In as much as (non-existent) ‘race’ proves stronger than religious affiliation, so caste is more potent than religious doctrine. Many of those who convert to Buddhism or become Christian, do not jettion the inherited baggage of caste. Professor Hoole claims it is difficult for someone who is not from the Govigama caste to win political leadership at the national level (page 42). Advertisements for marriage often specified (specify?) the caste of the prospective bride or groom, despite the Buddha having clearly and decisively turned his face against it.

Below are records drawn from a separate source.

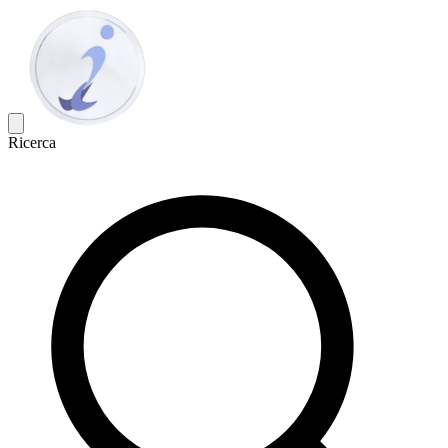
Ricerca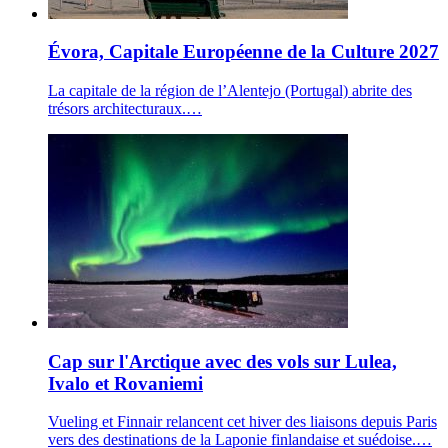
Évora, Capitale Européenne de la Culture 2027
La capitale de la région de l’Alentejo (Portugal) abrite des
trésors architecturaux.…
Cap sur l'Arctique avec des vols sur Lulea,
Ivalo et Rovaniemi
Vueling et Finnair relancent cet hiver des liaisons depuis Paris
vers des destinations de la Laponie finlandaise et suédoise.…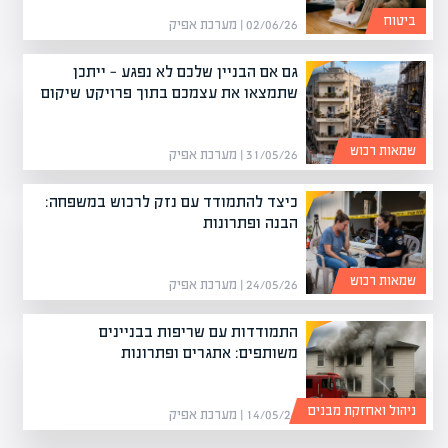
ביטוח
02/06/26 | מערכת אפיק
גם אם הבניין שלכם לא נפגע — ייתכן
שתמצאו את עצמכם בתוך פרויקט שיקום
שמאות רכוש
31/05/26 | מערכת אפיק
כיצד להתמודד עם נזק לרכוש במשפחה:
הבנה ופתרונות
שמאות רכוש
24/05/26 | מערכת אפיק
התמודדות עם שריפות בבניינים
משותפים: אתגרים ופתרונות
ניהול ואחזקת מבנים
14/05/26 | מערכת אפיק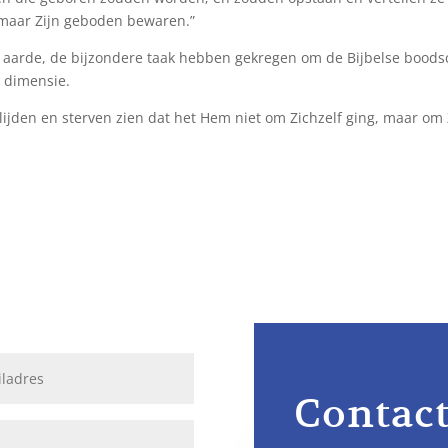
 maar Zijn geboden bewaren.”
 de aarde, de bijzondere taak hebben gekregen om de Bijbelse boo
e dimensie.
lijden en sterven zien dat het Hem niet om Zichzelf ging, maar om Zi
Contac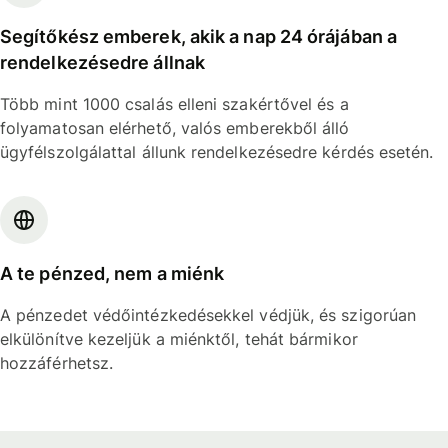
Segítőkész emberek, akik a nap 24 órájában a
rendelkezésedre állnak
Több mint 1000 csalás elleni szakértővel és a
folyamatosan elérhető, valós emberekből álló
ügyfélszolgálattal állunk rendelkezésedre kérdés esetén.
A te pénzed, nem a miénk
A pénzedet védőintézkedésekkel védjük, és szigorúan
elkülönítve kezeljük a miénktől, tehát bármikor
hozzáférhetsz.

Going back over sixty years, I recall a friend, Dharmasiri de Zoysa, picking up a book and exclaiming in mock (if cynical) surprise: “How did these two entirely different subjects get into the same work?” The title was: ‘Love and Marriage’. Similarly, religious doctrine and religious practice are separate; very often, contradictory. Like many Buddhists, Christians also remain infected with caste: for example, Hoole states that Bishop Kulandran justified ban on low caste temple entry (page 126). ‘Mirage’ by K. Daniel (translated by Subramaniam Jebanesan, 2016) is a novel but, as the author states, based on fact. It is a searing indictment of caste, both in Hindu and Christian society. As I wrote (Colombo Telegraph, 28th March 2019), it’s an instance of the novelist as witness and testifier. I cite from this article: In the name of religion and ancient time-honoured practice, power and privilege are preserved on the one side; exploitation and suffering perpetuated on the other. (The Tamil Tigers, apart from their many and grievous faults and failings, are reputed to have disapproved of caste, even as they tried to advance female emancipation.)
It can’t be easy for a member of a defeated minority group to publicly attack a fellow member. As I wrote in that Colombo Telegraph article on caste in Jaffna: “There’s no doubt that those Sinhalese incurably infected with ugly racism will gleefully grab this … as a bludgeon with which to beat the Tamils, pretending to a moral outrage and a compassion of which they are completely devoid. To change the metaphor, casteism among Tamils can be used as a red herring to divert attention away from racist acts. Racists can come before their victims clothed in the garment of solicitous saviours.” But evidently with Professor Hoole, the guiding principle is “Veritas vincit omnia”. It’s now for others, far more knowledgeable on the subject, to enter into discussion and debate, if not disputation.